The study revealed that the annual total of deaths from fungal disease worldwide has risen to 3.75 million, which is double than the previous estimates.
Published in The Lancet Infectious Diseases, the study calculated an annual total of about 6.55 million acute cases using data from over 80 countries, including India. As compared to deaths from other single pathogens, the updated mortality figures reflect a grim picture, killing six times more people than malaria, and almost three times as many than tuberculosis.
Around 6.8% of the deaths globally linked to fungal disease were likely to have been directly caused by it. Around 1.2 million deaths had other underlying diseases, with fungal disease contributing, the study said. Over 300 professionals collaborated from across the world to contribute and published estimates for their country and individual fungal diseases.
Although fungal disease diagnostics have improved in the last ten to 15 years, the researchers highlighted that both access to and actual usage of the related tests is limited across the globe, and not just in low-income countries. The study stressed that just like antibiotic resistance, antifungal resistance is a growing problem too.
They mentioned that some of the most common types of fungus remain unnoticed, which leads to an increased number of global deaths. The other reasons being slow or absent diagnostic testing and a lack of effective antifungal drugs.
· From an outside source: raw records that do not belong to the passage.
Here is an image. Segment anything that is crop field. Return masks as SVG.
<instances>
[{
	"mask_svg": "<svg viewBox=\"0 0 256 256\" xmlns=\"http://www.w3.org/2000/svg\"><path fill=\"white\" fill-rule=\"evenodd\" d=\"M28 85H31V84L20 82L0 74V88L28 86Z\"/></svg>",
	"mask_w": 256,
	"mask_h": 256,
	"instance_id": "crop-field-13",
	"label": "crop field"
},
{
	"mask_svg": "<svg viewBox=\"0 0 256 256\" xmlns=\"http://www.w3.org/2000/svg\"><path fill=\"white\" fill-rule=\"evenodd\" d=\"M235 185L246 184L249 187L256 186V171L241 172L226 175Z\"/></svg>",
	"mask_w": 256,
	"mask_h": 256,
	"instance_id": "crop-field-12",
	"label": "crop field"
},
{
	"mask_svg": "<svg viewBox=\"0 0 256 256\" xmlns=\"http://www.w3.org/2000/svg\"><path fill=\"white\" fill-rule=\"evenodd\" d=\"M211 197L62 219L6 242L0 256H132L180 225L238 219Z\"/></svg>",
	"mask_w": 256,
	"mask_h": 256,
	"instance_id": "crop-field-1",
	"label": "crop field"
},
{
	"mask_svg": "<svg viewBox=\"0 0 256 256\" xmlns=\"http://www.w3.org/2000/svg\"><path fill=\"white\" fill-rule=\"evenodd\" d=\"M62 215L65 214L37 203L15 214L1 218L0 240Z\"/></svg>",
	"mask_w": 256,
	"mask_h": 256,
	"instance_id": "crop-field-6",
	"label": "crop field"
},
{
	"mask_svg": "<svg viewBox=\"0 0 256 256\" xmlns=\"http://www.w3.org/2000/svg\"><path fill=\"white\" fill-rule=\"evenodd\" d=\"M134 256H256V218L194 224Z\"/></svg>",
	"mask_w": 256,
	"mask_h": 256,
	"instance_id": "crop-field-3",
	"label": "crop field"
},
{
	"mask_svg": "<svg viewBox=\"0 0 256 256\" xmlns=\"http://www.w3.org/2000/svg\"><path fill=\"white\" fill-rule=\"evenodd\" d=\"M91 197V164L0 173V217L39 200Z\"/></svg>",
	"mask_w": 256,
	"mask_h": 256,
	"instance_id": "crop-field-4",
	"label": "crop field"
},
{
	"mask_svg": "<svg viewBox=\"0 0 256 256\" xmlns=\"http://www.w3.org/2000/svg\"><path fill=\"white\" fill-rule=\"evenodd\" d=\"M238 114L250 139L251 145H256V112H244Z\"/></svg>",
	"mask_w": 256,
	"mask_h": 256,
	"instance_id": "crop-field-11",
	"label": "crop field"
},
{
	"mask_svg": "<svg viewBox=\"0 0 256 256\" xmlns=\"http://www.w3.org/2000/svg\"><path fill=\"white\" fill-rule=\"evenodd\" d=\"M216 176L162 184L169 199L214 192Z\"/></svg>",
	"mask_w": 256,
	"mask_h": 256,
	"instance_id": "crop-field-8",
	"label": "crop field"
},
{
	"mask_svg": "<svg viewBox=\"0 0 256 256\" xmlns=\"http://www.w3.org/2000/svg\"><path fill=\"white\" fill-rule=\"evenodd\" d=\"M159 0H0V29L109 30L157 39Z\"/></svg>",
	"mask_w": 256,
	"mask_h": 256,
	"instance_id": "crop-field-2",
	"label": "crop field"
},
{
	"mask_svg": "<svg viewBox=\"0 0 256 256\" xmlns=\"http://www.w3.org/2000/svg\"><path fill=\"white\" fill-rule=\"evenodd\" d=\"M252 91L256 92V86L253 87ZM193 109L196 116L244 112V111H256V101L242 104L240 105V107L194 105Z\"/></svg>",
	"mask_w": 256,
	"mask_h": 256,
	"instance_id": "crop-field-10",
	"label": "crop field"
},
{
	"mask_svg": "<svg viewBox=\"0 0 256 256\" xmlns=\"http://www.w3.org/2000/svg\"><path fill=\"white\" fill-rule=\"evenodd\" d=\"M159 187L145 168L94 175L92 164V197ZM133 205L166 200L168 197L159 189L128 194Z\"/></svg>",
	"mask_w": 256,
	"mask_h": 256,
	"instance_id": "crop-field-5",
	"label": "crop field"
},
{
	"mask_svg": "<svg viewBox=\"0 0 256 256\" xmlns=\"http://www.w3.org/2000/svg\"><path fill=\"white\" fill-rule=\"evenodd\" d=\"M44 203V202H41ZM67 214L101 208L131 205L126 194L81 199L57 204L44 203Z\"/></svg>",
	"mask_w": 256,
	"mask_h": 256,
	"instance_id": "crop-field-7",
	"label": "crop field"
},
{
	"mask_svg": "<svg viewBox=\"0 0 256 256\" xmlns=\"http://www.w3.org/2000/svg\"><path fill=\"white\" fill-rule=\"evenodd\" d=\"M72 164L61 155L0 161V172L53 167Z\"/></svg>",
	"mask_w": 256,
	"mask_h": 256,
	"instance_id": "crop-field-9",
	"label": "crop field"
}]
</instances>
"Improved clinical awareness, appropriate sampling, and timely laboratory diagnostic testing, combined with imaging, could definitively reduce the substantial number of mostly avoidable premature deaths from life-threatening fungal disease," said David Denning, author of the study.
The report mentions examples such as Candida infections which affect more than 1.5 million people worldwide, causing nearly 1 million deaths each year. Although the fungus is normally in our gut, it can move into our bloodstream when we are sick. The study says that improved diagnostic tests are needed as the current blood culture tests can only detect 40% of the Candida infections. In another example, the report reveals that about 50% of the approximately 6,00,000 deaths from Aids are attributable to fungal infections. In fact, there is a strong association between fungal allergies and asthma and other respiratory illnesses.
Prof David W Denning believes that fungal diseases are here to stay and that we are surrounded by them as they live in our guts and on our skin.
"There are no vaccines for fungi. Severe fungal disease strikes when people are already ill, with only a few exceptions in healthy people and in those living or working in healthy homes or work environments. That is why accurate and timely diagnosis is desperately needed, and why we need to take fungi very seriously,” adds Prof Denning.